Showing results for 
Search instead for 
Did you mean: 

Why VM library is so slow in the new mode of CPUs

Hi, I had reached a special problem and found that the calculation which using for ... loop is more efficiency than use the VM library of MKL. I test for several examples. It shows the same kind of results.

For example. Work with CPU : Intel(R) Xeon(R) Gold 6148 CPU, Intel Parallel Studio 2018u5. After running the 'test', the result shows:

Time for normal distribution
    serial:    5s
    vector (HA):    12s
    vector (LA):    11s
    vector (EP):    12s

The compile and link flags are:

-O3  -xHost -DMKL_ILP64 -I${MKLROOT}/include

And for link:

-Wl,--start-group ${MKLROOT}/lib/intel64/libmkl_intel_ilp64.a ${MKLROOT}/lib/intel64/libmkl_sequential.a ${MKLROOT}/lib/intel64/libmkl_core.a -Wl,--end-group -lpthread -lm -ldl

I also using Vtune to check the computing. It shows the time consuming of vdExp is almost equal the for...loop of serial part. The source code and Makefile are found in the tar package. The OS is Centos 7.3

I don't understand why the VM library runs so slowly. Is there anything wrong with the FLAGS or codes?




0 Kudos
3 Replies

What is the problem size?  Please check with the latest MKL 2019 u1. 

>> the calculation which using for ... loop is more efficiency than use the VM library of MKL.

 actually, in the case of loops, svml implementation of these functions would be called and for short and medium problems, we expect the SVML performance would be better.



Thanks for your reply.

The size is big, I think.
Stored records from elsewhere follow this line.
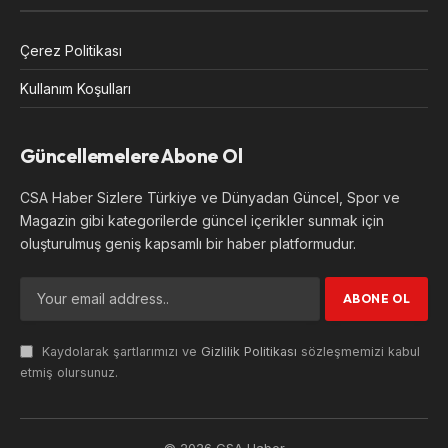
Çerez Politikası
Kullanım Koşulları
Güncellemelere Abone Ol
CSA Haber Sizlere Türkiye ve Dünyadan Güncel, Spor ve
Magazin gibi kategorilerde güncel içerikler sunmak için
oluşturulmuş geniş kapsamlı bir haber platformudur.
Kaydolarak şartlarımızı ve
Gizlilik Politikası
sözleşmemizi kabul
etmiş olursunuz.
© 2026 CSA Haber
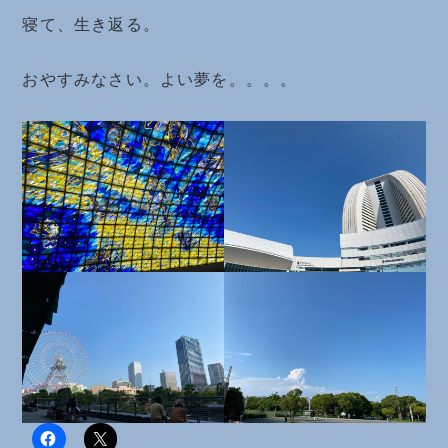
寝て、生き返る。
おやすみなさい。よい夢を。。。。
There are two loops.

for(i=0;i<30000; i++)

    for(j=0;j<100000; j++)

So it is 30000x100000 = 3e9.

If the for ... loop codes runs slower than which use svml, it is only in this case, to compile the codes by gcc with MKL.
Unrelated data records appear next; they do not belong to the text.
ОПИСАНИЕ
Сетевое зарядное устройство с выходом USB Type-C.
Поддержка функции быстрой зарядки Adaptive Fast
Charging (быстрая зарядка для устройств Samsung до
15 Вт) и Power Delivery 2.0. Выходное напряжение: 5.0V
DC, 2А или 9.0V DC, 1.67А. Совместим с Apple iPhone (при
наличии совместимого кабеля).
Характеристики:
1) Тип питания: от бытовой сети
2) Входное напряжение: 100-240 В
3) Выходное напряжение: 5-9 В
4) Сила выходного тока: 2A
The VML version of your code is memory bound, which is why you see no difference in performance for HA/LA/EP modes.  You would need to rearrange the VML version of the code to be cache-blocked to have better performance -- try tests with smaller values of nx to see how this matters.  For your inner loops to fit in L2 cache, you should limit nx to something like 10000 or less. 

The serial version of the code has much better memory utilization because it makes just one pass through the x and y_serial vectors for each pass of the outer loop.  The VML version also has to write and read the three temporary vectors.